With the pictures excluded, repeat every entry exactly.

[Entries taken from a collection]
::::
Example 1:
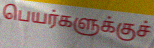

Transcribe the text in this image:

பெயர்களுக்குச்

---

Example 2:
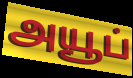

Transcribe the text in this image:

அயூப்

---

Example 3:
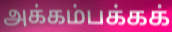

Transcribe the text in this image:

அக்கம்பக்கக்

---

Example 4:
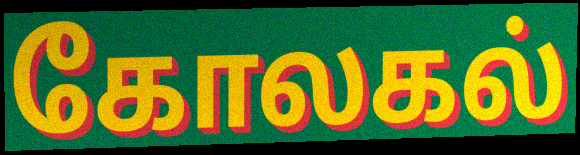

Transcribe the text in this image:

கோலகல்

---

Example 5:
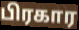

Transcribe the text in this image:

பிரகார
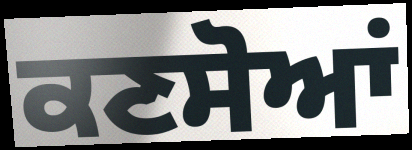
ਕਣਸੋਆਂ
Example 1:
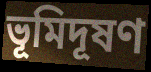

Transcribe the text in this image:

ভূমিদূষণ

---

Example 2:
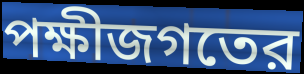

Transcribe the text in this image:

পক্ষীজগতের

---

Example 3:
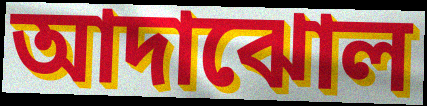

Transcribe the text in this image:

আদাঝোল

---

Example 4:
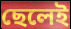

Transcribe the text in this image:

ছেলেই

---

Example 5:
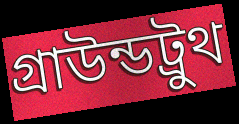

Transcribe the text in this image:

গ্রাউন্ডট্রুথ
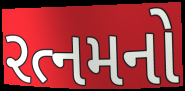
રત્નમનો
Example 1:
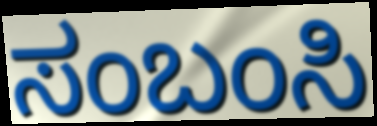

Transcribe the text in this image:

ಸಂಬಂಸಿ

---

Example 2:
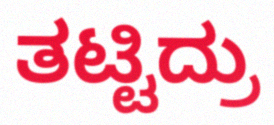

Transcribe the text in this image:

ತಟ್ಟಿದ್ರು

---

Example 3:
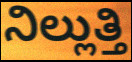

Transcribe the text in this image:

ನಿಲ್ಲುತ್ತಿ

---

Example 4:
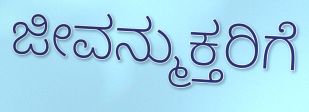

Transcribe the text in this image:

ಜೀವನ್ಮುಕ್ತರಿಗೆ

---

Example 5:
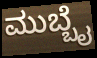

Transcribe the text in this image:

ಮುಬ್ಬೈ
::::
=== The answer ===
Example 1:

Transcribe the text in this image:

பெயர்களுக்குச்

---

Example 2:

Transcribe the text in this image:

அயூப்

---

Example 3:

Transcribe the text in this image:

அக்கம்பக்கக்

---

Example 4:

Transcribe the text in this image:

கோலகல்

---

Example 5:

Transcribe the text in this image:

பிரகார
ਕਣਸੋਆਂ
Example 1:

Transcribe the text in this image:

ভূমিদূষণ

---

Example 2:

Transcribe the text in this image:

পক্ষীজগতের

---

Example 3:

Transcribe the text in this image:

আদাঝোল

---

Example 4:

Transcribe the text in this image:

ছেলেই

---

Example 5:

Transcribe the text in this image:

গ্রাউন্ডট্রুথ
રત્નમનો
Example 1:

Transcribe the text in this image:

ಸಂಬಂಸಿ

---

Example 2:

Transcribe the text in this image:

ತಟ್ಟಿದ್ರು

---

Example 3:

Transcribe the text in this image:

ನಿಲ್ಲುತ್ತಿ

---

Example 4:

Transcribe the text in this image:

ಜೀವನ್ಮುಕ್ತರಿಗೆ

---

Example 5:

Transcribe the text in this image:

ಮುಬ್ಬೈ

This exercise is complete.